The Anambra State Police Command Headquarters Conference Hall was a hive of activity Thursday as CP Aderemi Adeoye took turns decorating around 18 promoted officers of the command with their new titles.

The delight of some of the officers whose wives assisted the CP in decorating their husbands with their new ranks knew no bounds, as their husbands duly saluted their wives and the CP for their new positions and responsibilities.

Obi Innocent, one of the officers elevated to the rank of Chief Superintendent of Police (CSP), whose wife joined CP Aderemi Adeoye in adorning him with his new rank, said it was wonderful that the Inspector General of Police thought him worthy.

CSP Obi Innocent, the officer in charge of the Legal Department at Zone 13, Police Zonal Headquarters Ukpo, stated that his new rank was a call to service and that he would do his best to uphold the charge given to them by CP Aderemi Adeoye to respect and protect the citizenry’s fundamental rights in the discharge of their new assignments.

Charity Akharame, who was honoured with the rank of Deputy Superintendent of Police (DSP) and was the only female officer among the 18 promoted officers decorated with new ranks, said it was not an easy feat but she was grateful to be among those who were decorated with their new ranks.

DSP Charity Akharame, the officer in charge of stores in the Anambra State Police Command, recalled how she began as a Police Constable and worked her way up to her current position as Deputy Superintendent of Police.

She stated that as a very disciplined police officer, she would follow the Police Commissioner’s directions regarding respect for all and sundry in the fulfillment of her constitutional obligations.

Jane-Frances Obi, one of the spouses of the officers elevated to the level of CSP, stated that being the wife of a police officer was not an easy assignment.
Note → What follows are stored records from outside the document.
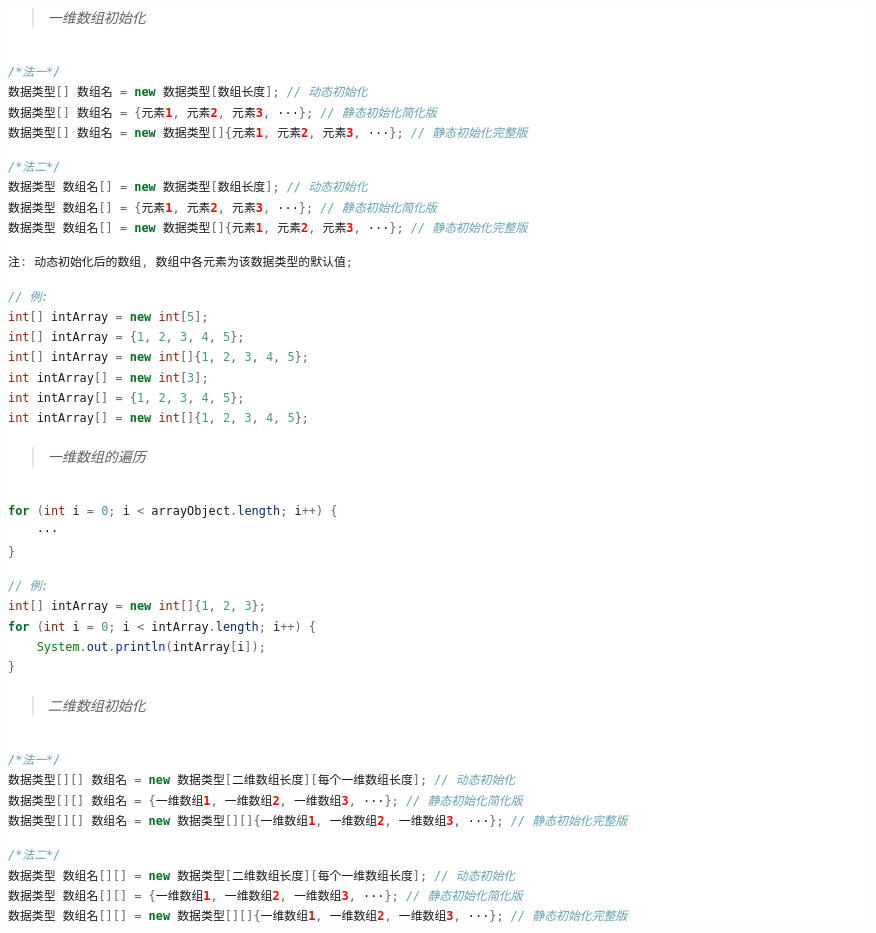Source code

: > ###### 一维数组初始化

```java
/*法一*/
数据类型[] 数组名 = new 数据类型[数组长度]; // 动态初始化
数据类型[] 数组名 = {元素1, 元素2, 元素3, ···}; // 静态初始化简化版
数据类型[] 数组名 = new 数据类型[]{元素1, 元素2, 元素3, ···}; // 静态初始化完整版
```

```java
/*法二*/
数据类型 数组名[] = new 数据类型[数组长度]; // 动态初始化
数据类型 数组名[] = {元素1, 元素2, 元素3, ···}; // 静态初始化简化版
数据类型 数组名[] = new 数据类型[]{元素1, 元素2, 元素3, ···}; // 静态初始化完整版
```

```java
注: 动态初始化后的数组, 数组中各元素为该数据类型的默认值;
```

```java
// 例:
int[] intArray = new int[5];
int[] intArray = {1, 2, 3, 4, 5};
int[] intArray = new int[]{1, 2, 3, 4, 5};
int intArray[] = new int[3];
int intArray[] = {1, 2, 3, 4, 5};
int intArray[] = new int[]{1, 2, 3, 4, 5};
```

> ###### 一维数组的遍历

```java
for (int i = 0; i < arrayObject.length; i++) {
    ···
}
```

```java
// 例:
int[] intArray = new int[]{1, 2, 3};
for (int i = 0; i < intArray.length; i++) {
    System.out.println(intArray[i]);
}
```

> ###### 二维数组初始化

```java
/*法一*/
数据类型[][] 数组名 = new 数据类型[二维数组长度][每个一维数组长度]; // 动态初始化
数据类型[][] 数组名 = {一维数组1, 一维数组2, 一维数组3, ···}; // 静态初始化简化版
数据类型[][] 数组名 = new 数据类型[][]{一维数组1, 一维数组2, 一维数组3, ···}; // 静态初始化完整版
```

```java
/*法二*/
数据类型 数组名[][] = new 数据类型[二维数组长度][每个一维数组长度]; // 动态初始化
数据类型 数组名[][] = {一维数组1, 一维数组2, 一维数组3, ···}; // 静态初始化简化版
数据类型 数组名[][] = new 数据类型[][]{一维数组1, 一维数组2, 一维数组3, ···}; // 静态初始化完整版
```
As a result, she recommended any lady who is married to a police officer to be patient and understanding because the job is quite demanding.

Jane-Frances Obi, whose husband is Innocent Obi, the officer in charge of the Legal Department at Zone 13 Ukpo, believes the promotion is a reward for years of being patient, understanding, and standing in for them when they are not present.

Meanwhile, Emenike Chinenyenwa, who was decorated with the rank of Assistant Commissioner of Police (ACP) and presented a vote of appreciation, expressed deep gratitude to the IGP and the Chairman of the Police Service Commission for considering them worthy of being adorned in their new ranks.

ACP Emenike, the officer in charge of Medicals, stated that the elevation comes with increased responsibility and that they will work harder in their new tasks.

CP Aderemi Adeoye praised the current promotion winners in his remarks, noting that two aspects make the police career very interesting and eventful. He stated that one is for promotion and the other is for positions.

CP Adeoye, on the other hand, urged the newly honored officers to develop more empathy, compassion, care, and dedication in the performance of their jobs.

The police chief insisted that newly promoted officers must first recognise that they share the same humanity as others, and as a result, they must treat all people with dignity and protect their fundamental human rights at all times.

CP Aderemi Adeoye stressed that without the enormous roles of spouses, they wouldn’t have been successful in their careers. He therefore congratulated all the promoted and prayed that God gives them good health to enjoy the new ranks and the energy to discharge the responsibilities of their new offices.